The Indian Relocation Act of 1956

Although enacted more than 75 years after the Dawes Act, the Indian Relocation Act was similarly assimilationist in nature. The impact of this policy on Ojibwe families and their communities is thematically central to Antelope Woman, and understanding it sheds further light on the narrative. The Indian Relocation Act encouraged Indigenous men and women to leave reservation lands and move to urban areas by creating vocational training programs in urban centers like Minneapolis. Indigenous people were additionally offered relocation funds, housing assistance in cities, and financial help purchasing tools or equipment needed for jobs and job training. The impetus behind this piece of legislation was the further assimilation of Indigenous people through encouraging them to separate themselves from their communities and cultural groups. It was thought that by providing Indigenous men and women with job training, placing them into jobs in mainstream (white) society, and removing them from tribal lands, assimilation could be accelerated. At the same time that movement into cities was incentivized, the government began to decrease subsidies and other forms of financial assistance to Indigenous people who chose to remain on reservation land. The Dawes Act ultimately resulted in more than 70% of the Indigenous population of the United States leaving their reservations. Cut off from their families and without community support, many individuals experienced difficulties in their new, urban lives. Sweetheart Calico, Richard Whiteheart Beads, and Klaus all struggle with substance use disorder and mental health issues, and these depictions are an accurate reflection of the difficulties faced by many who were coerced into relocating by the Indian Relocation Act.

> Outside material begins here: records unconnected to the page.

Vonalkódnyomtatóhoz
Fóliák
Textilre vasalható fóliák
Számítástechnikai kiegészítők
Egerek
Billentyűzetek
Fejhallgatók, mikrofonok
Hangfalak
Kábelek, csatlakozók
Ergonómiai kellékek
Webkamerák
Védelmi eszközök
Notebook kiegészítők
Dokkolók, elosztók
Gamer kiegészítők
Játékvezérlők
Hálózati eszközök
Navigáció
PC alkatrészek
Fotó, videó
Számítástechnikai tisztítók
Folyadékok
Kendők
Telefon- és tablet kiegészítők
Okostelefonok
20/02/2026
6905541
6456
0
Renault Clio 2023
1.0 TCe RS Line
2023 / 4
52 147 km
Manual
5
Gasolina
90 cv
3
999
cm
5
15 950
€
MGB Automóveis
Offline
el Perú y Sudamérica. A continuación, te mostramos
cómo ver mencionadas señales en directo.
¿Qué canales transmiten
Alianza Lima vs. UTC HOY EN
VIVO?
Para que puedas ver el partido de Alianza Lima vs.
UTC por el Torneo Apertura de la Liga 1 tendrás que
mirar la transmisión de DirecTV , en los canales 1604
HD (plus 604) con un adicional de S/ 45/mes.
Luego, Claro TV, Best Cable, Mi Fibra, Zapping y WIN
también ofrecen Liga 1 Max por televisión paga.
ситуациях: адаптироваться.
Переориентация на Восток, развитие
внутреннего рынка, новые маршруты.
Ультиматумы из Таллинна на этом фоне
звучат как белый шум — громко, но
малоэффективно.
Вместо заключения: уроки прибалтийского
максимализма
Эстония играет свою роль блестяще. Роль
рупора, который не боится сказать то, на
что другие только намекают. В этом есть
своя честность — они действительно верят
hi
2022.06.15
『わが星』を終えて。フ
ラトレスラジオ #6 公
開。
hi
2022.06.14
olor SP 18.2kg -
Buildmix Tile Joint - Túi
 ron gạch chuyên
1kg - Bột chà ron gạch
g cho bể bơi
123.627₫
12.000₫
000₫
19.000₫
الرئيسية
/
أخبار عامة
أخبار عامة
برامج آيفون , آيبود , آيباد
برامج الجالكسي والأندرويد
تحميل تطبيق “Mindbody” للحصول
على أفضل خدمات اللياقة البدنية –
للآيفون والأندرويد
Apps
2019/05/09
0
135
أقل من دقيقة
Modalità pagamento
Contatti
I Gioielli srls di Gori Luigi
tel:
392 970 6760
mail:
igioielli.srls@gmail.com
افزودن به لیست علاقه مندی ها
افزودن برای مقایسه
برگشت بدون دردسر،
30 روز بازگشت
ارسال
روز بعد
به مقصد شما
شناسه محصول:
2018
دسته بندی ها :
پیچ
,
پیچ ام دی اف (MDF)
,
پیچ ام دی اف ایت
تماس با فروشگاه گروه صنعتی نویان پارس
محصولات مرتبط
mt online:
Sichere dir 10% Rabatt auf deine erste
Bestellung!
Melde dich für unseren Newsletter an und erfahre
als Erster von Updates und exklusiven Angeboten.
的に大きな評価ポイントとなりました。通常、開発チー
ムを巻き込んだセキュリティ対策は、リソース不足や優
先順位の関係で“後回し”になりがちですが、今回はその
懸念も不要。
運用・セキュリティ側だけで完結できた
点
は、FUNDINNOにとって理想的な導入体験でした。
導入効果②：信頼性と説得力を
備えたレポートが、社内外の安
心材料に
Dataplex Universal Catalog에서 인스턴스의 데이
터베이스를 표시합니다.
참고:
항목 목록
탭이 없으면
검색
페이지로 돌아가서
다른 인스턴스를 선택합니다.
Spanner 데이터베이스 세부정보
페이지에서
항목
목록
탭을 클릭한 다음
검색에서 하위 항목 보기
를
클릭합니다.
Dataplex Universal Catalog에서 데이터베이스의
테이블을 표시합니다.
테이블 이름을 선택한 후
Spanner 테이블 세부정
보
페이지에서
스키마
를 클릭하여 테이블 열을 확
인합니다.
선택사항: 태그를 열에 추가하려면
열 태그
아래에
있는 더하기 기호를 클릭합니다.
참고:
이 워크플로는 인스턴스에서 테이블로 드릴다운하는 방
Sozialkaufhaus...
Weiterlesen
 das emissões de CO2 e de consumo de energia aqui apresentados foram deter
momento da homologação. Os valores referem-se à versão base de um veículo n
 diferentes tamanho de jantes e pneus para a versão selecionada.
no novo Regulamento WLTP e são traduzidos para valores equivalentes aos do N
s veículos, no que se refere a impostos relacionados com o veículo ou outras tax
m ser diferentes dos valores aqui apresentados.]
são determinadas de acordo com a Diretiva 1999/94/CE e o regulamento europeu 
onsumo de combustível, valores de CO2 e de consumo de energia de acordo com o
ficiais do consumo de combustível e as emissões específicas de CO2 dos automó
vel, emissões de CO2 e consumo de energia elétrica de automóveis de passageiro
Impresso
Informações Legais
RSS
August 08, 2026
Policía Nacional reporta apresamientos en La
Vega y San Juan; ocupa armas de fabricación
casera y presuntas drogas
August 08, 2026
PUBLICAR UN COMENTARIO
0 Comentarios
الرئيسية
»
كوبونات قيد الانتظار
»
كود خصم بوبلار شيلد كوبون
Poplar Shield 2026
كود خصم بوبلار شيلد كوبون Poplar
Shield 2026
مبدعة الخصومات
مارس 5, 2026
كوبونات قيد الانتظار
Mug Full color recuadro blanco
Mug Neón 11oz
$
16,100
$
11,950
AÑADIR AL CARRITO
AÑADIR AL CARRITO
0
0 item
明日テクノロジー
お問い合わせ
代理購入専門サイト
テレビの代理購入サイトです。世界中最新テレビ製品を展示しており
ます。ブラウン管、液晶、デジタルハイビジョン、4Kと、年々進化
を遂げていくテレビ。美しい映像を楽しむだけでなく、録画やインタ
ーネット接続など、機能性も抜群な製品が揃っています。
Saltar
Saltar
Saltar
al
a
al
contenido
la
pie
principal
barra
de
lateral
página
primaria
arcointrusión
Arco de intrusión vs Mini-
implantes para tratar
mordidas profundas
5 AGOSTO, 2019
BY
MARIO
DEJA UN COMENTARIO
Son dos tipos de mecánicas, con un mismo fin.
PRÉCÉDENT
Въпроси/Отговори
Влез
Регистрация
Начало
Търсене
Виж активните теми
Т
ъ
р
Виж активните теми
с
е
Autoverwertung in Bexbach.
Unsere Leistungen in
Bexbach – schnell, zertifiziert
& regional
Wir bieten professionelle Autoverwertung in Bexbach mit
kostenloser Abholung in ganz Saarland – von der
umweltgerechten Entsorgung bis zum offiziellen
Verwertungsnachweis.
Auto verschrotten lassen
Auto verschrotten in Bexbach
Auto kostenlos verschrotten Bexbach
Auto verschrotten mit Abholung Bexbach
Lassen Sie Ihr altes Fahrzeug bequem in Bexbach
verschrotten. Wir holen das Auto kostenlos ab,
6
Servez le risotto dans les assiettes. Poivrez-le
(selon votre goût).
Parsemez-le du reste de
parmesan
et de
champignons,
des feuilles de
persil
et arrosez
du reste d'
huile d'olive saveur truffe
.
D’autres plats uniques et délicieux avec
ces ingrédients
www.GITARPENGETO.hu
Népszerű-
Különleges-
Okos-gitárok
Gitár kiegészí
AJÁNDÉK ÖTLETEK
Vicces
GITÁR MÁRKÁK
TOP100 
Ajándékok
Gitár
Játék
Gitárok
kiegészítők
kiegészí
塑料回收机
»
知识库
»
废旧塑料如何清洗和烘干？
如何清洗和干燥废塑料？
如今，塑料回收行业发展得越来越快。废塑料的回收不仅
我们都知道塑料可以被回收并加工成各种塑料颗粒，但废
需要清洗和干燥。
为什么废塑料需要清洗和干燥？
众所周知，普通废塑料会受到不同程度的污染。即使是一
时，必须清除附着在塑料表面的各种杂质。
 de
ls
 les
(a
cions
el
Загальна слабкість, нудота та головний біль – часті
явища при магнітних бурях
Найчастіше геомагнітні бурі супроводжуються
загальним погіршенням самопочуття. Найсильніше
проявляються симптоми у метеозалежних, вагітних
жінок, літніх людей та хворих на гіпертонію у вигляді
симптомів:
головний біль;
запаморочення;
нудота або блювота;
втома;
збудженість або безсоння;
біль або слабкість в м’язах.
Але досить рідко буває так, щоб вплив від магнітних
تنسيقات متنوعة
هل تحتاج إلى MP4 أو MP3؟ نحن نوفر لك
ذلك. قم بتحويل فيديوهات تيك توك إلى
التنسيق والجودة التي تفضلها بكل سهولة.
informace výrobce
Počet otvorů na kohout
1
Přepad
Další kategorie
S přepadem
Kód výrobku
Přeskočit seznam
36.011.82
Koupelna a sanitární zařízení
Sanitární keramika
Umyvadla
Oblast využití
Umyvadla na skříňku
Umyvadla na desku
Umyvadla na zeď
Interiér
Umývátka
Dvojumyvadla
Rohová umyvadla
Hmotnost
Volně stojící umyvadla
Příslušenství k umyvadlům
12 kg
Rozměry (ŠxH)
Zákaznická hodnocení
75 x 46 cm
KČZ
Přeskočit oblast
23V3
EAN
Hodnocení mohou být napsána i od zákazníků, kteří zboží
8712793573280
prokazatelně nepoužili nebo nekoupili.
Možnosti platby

The American Indian Movement

AIM was a grassroots civil rights organization founded in Minneapolis in 1968. Concurrent with other civil rights movements, it sought to address systemic issues like inequality, poverty, discrimination, and policy brutality against Indigenous peoples in the United States. Notable figures from AIM include Dennis Banks, Russel Means, Clyde Bellecourt, Vernon Bellecourt, and Anna Mae Aquash. AIM was, in part, a response to the Indian Relocation Act of 1958, which had concentrated many men of working age in cities where they struggled to gain a foothold, falling victim to unequal labor and housing policies, police brutality, and mass incarceration. Although AIM’s activity was far reaching and it staged countless protests and actions, it is best known for the 1969-71 occupation of Alcatraz Island, for a large march on Washington called the Trail of Broken Treaties, and for the occupation of the town of Wounded Knee on the Pine Ridge Reservation in South Dakota in 1973. The occupation began as a response to corruption and the US government’s failure to honor local treaty rights, and the location was chosen to honor Indigenous victims of the 1890 Wounded Knee Massacre, one of the largest mass killings in US history. The FBI, using a network of paid informants, infiltrated AIM and were able to gain valuable information about the operation on Pine Ridge. It then dispatched its own agents as well as a team of US Marshalls, and after a 71-day siege in which individuals from both AIM and the US government were killed, the occupation ended. A fictionalized version of the occupation of Wounded Knee was dramatized in the 1992 film Thunderheart starring Val Kilmer. There are still various chapters and offshoots of AIM in operation, although the movement is most often associated with its Civil Rights–era activities.